Probing London Dispersion in Proton-Bound Onium Ions: Are Alkyl–Alkyl Steric Interactions Reliably Modeled?

Abstract

We report spectroscopic and spectrometric experiments that probe the London dispersion interaction between tert-butyl substituents in three series of covalently linked, protonated bis-pyridines in the gas phase. Molecular ions in the three test series, along with several reference molecules for control, were electrosprayed from solution into the gas phase and then probed by infrared multiphoton dissociation spectroscopy and trapped ion mobility spectrometry. The observed N–H stretching frequencies provided an experimental readout diagnostic of the ground-state geometry of each ion, which could be furthermore compared to a second, independent structural readout via the collision cross section.
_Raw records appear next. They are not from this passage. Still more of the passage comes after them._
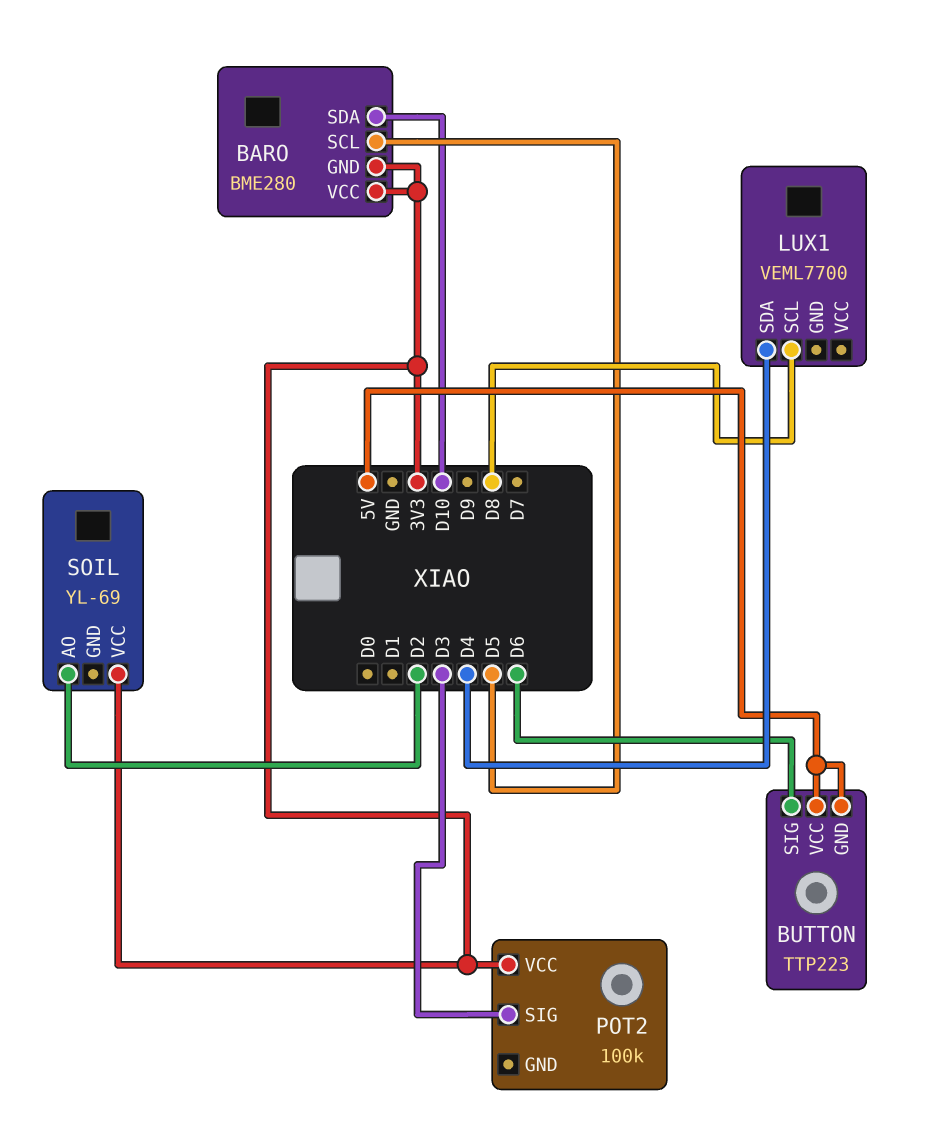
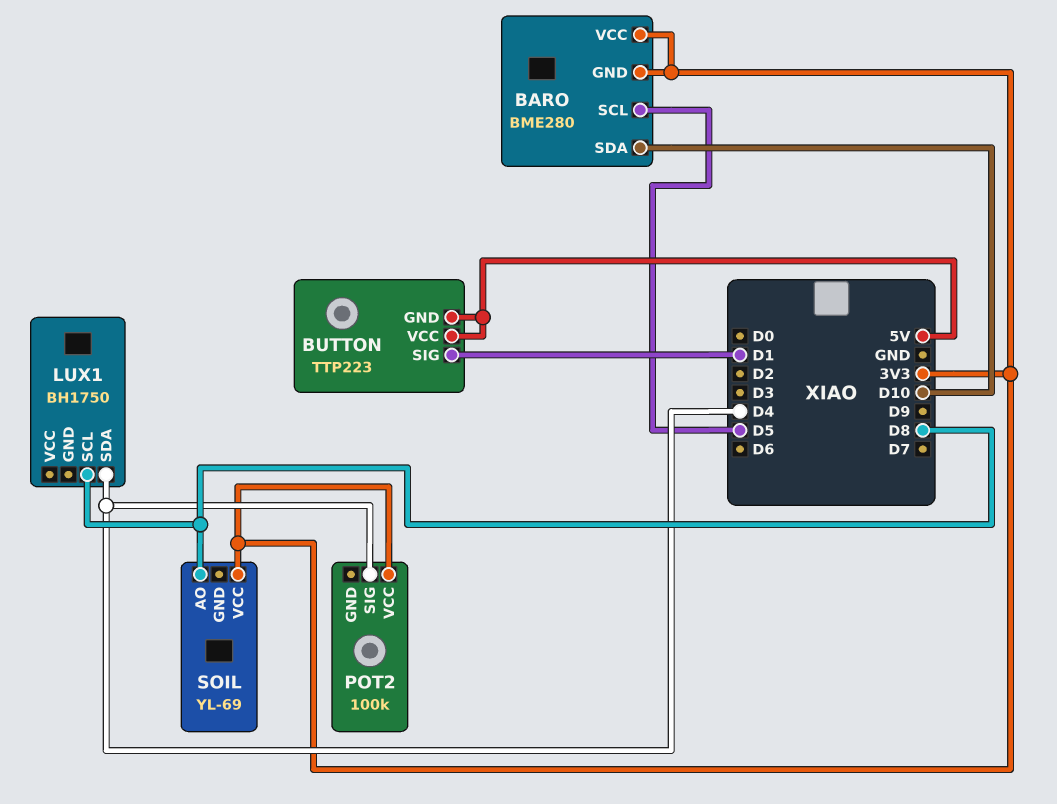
BUTTON pin SIG: D6 -> D1
LUX1: VEML7700 -> BH1750
POT2 pin SIG: D3 -> D4
SOIL pin AO: D2 -> D8

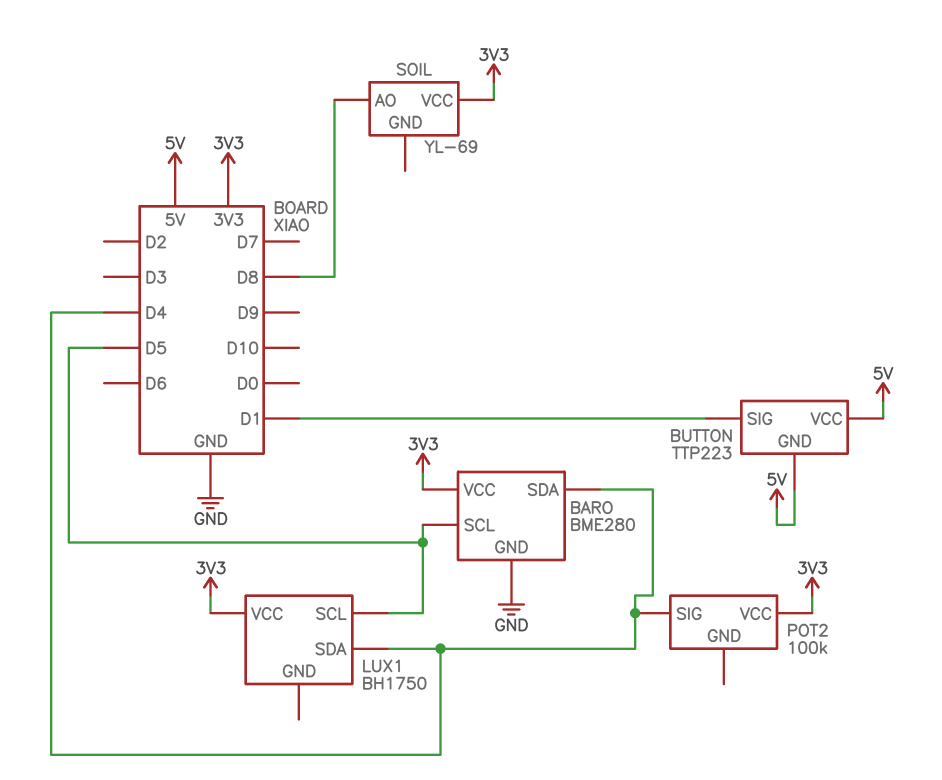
BARO pin GND: 3V3 -> GND
BARO pin SDA: D10 -> D4
LUX1 pin SCL: D8 -> D5
LUX1 pin VCC: none -> 3V3

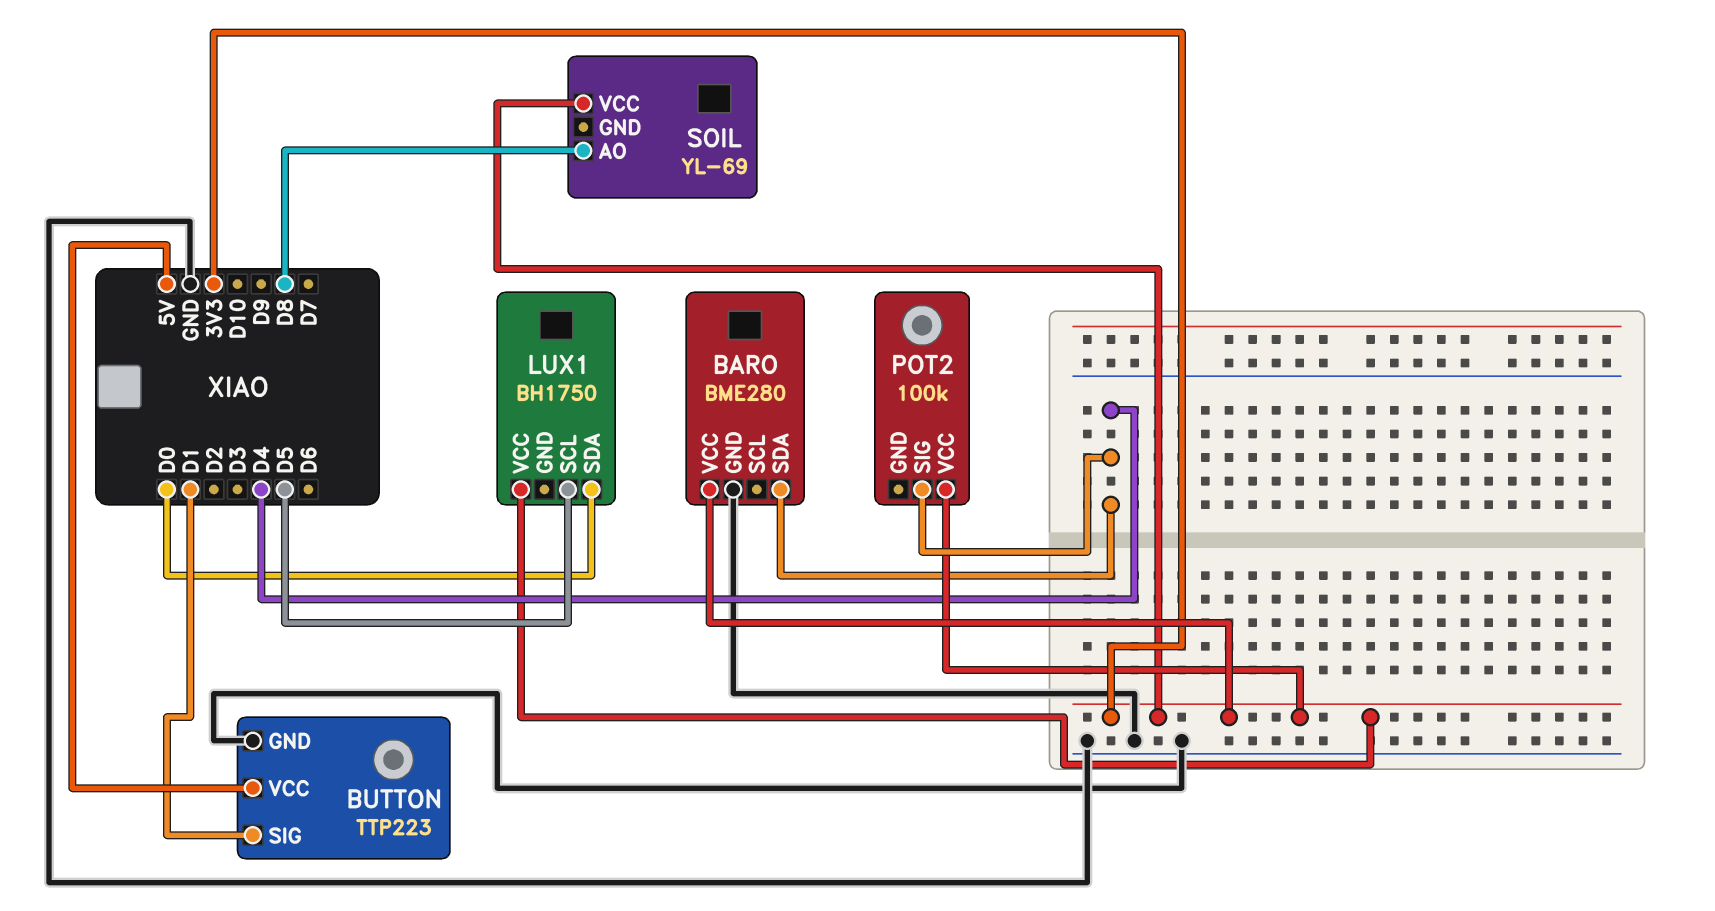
BARO pin SCL: D5 -> none
BUTTON pin GND: 5V -> GND
LUX1 pin SDA: D4 -> D0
In each of the three series, the strength of a London dispersion interaction could be modulated systematically by a progressive increase in the size of substituents from H to Me to tert-Bu. Parallel to the experimental study, extensive dispersion-corrected density functional theory (DFT-D3BJ) calculations were performed with a range of exchange correlation functionals. A full analysis of the conformational space for the flexible members of the series, and an analysis of the vibrational spectra in the context of a general double-well potential, finds that DFT-D3BJ appears to significantly overbind alkyl–alkyl interactions, specifically interactions between tert-Bu groups, even failing to predict the minimum energy structures reliably in the case of molecules in which London dispersion competes with other noncovalent interactions such as hydrogen bonding.